● **SEITENAUSZUG**
Der wohlgesetzte fuss / die lieblichen gebärden /
Die werden theils zu staub / theils nichts und nichtig werden /
Denn opfert keiner mehr der gottheit deiner pracht.
Diss und noch mehr als diss muss endlich untergehen /
Dein hertze kan allein zu aller zeit bestehen /
Dieweil es die natur aus diamant gemacht. -
Bevor man an historische Kontextualisierungen geht, finde ich die Frage relevant, ob die Interpretation des Schülers grundsätzlich stimmig ist. Voraussetzen können wir dabei, meine ich, ein "hermeneutisches" Textverständnis, also ein Verständnis, das annimmt, Texte seien mehr oder minder als Ganzes sinnvoll und in sich stimmig strukturierte Gebilde.
Der Schüler schreibt eine Interpretation, die wesentlich auf der zweifachen Verwendung des Wortes "endlich" basiert. Dieses Wort bedeutet seiner Meinung nach im Text nicht "schließlich" im Sinne einer bloß konstatierenden Äußerung, sondern bezeichnet die Erleichterung angesichts der Tatsache, dass etwas, was man erwartet und ersehnt hat, am Ende eintritt.
Tatsächlich kommt das Wort im Gedicht nicht 2, sondern 3 Mal vor, was vielleicht nicht ganz irrelevant ist. Ich finde, die erste Stelle lässt am ehesten die Interpretation des Schülers zu, zumindest, wenn man bereit ist, von historischen Kontexte zu abstrahieren:
ZitatEs wird der bleiche tod mit seiner kalten hand / Dir endlich mit der zeit umb deine brüste streichen /
Etwas mehr Probleme macht bereits Stelle 2:
ZitatDas haar / das itzund kan des goldes glantz erreichen / Tilget endlich tag und jahr als ein gemeines band.
Hier ist allerdings bereits der Wortsinn der Zeilen nicht ganz leicht zu ermitteln. Gehe ich richtig: Das Haar, jetzt wie Gold, wird von der Zeit in ein "gemeines" (nicht prachtvolles) Band verwandelt? Wenn "endlich" hier einen Sehnsuchtsaspekt hat, meint es also die Freude am eigenen Verfall, man könnte denken: Weil dieser Verfall den Blick aufs Wesentlich erleichtert.
Recht schwierig im Schülersinne finde ich spontan die dritte Textstelle:
ZitatDiß und noch mehr als diß muß endlich untergehen /
Hier erzeut m. E. das Wort "muß" eine leicht Dissonanz bezüglich der Sehnsucht, die das "endlich" angeblich impliziert. Wenn man die Interpretation des Schülers also nur anhand der Verwendung von "endlich" in Frage stellen will, wäre hier ein Ansatzpunkt. Hier ist nicht mehr relativ neutral von "wird" oder "tilgt" die Rede, sondern der Aspekt des Zwangs kommt ins Spiel, der sich direkt mit dem "endlich" verbindet. Dies ist sicher ein Hinweis "endlich" neutral im Sinne von "am Ende" zu deuten.

● **ZU PRÜFENDE DATEN**
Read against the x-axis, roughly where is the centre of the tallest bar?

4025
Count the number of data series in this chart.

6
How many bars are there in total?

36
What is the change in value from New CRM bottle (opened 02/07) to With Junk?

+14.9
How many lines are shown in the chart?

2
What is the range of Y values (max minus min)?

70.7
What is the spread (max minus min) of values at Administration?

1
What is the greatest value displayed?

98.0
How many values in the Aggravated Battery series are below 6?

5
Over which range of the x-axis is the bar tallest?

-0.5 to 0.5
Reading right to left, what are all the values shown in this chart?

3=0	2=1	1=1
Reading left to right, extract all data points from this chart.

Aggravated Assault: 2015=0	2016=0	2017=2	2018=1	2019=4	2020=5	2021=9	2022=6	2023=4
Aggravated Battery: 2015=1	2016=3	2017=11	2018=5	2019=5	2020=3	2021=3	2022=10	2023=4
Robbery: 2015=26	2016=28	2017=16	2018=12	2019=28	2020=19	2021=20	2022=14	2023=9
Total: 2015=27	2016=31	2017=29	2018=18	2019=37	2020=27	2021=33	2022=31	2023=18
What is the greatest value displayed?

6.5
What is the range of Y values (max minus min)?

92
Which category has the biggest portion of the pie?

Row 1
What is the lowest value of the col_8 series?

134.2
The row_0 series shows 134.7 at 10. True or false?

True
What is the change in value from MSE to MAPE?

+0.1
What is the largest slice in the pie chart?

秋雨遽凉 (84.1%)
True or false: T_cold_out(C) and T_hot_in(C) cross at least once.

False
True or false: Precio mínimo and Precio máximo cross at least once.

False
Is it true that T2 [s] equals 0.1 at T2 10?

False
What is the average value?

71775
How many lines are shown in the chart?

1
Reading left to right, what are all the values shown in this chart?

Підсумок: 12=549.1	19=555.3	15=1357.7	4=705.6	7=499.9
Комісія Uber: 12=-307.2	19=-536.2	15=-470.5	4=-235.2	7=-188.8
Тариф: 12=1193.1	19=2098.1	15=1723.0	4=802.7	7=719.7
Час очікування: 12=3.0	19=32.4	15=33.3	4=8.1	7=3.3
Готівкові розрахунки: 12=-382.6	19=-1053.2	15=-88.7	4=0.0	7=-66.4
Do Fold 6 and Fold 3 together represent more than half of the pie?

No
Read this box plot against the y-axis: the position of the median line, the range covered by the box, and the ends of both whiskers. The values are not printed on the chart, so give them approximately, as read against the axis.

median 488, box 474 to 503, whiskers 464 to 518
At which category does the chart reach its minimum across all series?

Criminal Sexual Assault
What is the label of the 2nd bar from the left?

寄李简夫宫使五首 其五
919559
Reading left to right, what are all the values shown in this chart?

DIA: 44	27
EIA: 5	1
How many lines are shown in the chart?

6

● **ARBEITSANWEISUNGEN**
A. Gib aus dem Text zur Gedichtinterpretation den Abschnitt, der mit den Worten beginnt, in denen „Diss und noch" steht, und mit „stimmig strukturierte Gebilde." schließt, erneut wieder und benenne dabei „diamant" in „kristall" um.
B. Führe den Text zur Gedichtinterpretation von seinem Ende aus weiter.
Die Zeilen sind eigenständiges Material und gehören nicht zum Text zur Gedichtinterpretation.

● **LÖSUNGSTEIL**
A.
Diss und noch mehr als diss muss endlich untergehen /
Dein hertze kan allein zu aller zeit bestehen /
Dieweil es die natur aus kristall gemacht. -
Bevor man an historische Kontextualisierungen geht, finde ich die Frage relevant, ob die Interpretation des Schülers grundsätzlich stimmig ist. Voraussetzen können wir dabei, meine ich, ein "hermeneutisches" Textverständnis, also ein Verständnis, das annimmt, Texte seien mehr oder minder als Ganzes sinnvoll und in sich stimmig strukturierte Gebilde.

B.
Wenn man sich Mühe gibt, kann man aber auch hier Erklärungen finden, die dem Schüleransatz entsprechen. Das "muss" würde einfach den natürlichen Lauf der Dinge bezeichnen, den man auch begrüßen kann.
Man kann sich fragen, ob nicht noch mehr gegen die Schülerinterpretation spricht, wenn man den Blick erweitert (und zwar erneut: ohne historisches Kontextwissen). Ich finde, dass der Text insgesamt relativ nüchtern wirkt, TROTZ der starken Bildersprache. Beschrieben wird der Effekt des Alterns und des Todes, und zwar drastisch, aber zunächst ohne große Wertungen. Todessehnsucht ist dabei nur sehr bedingt zu entdecken. Bis auf die 3 "endlichs" gibt es, finde ich, eigentlich keine Belegstelle dafür. Damit wird die Interpretation in ihrem Material etwas dünn.
Dem entspricht die häufige Verwendung der Worte "wird/werden" - beschrieben wird die Zukunft in ihrem Sein, unbelastet von Wertungen. Die Moral des Textes ist denn m. E. auch nicht bzw. nur zum Teil auf den Tod gerichtet, sondern schon auf das Leben. "Innere Werte" - um es einmal etwas unscharf zu formulieren - sind das einzig Entscheidende, weil sie der Zeit widerstehen.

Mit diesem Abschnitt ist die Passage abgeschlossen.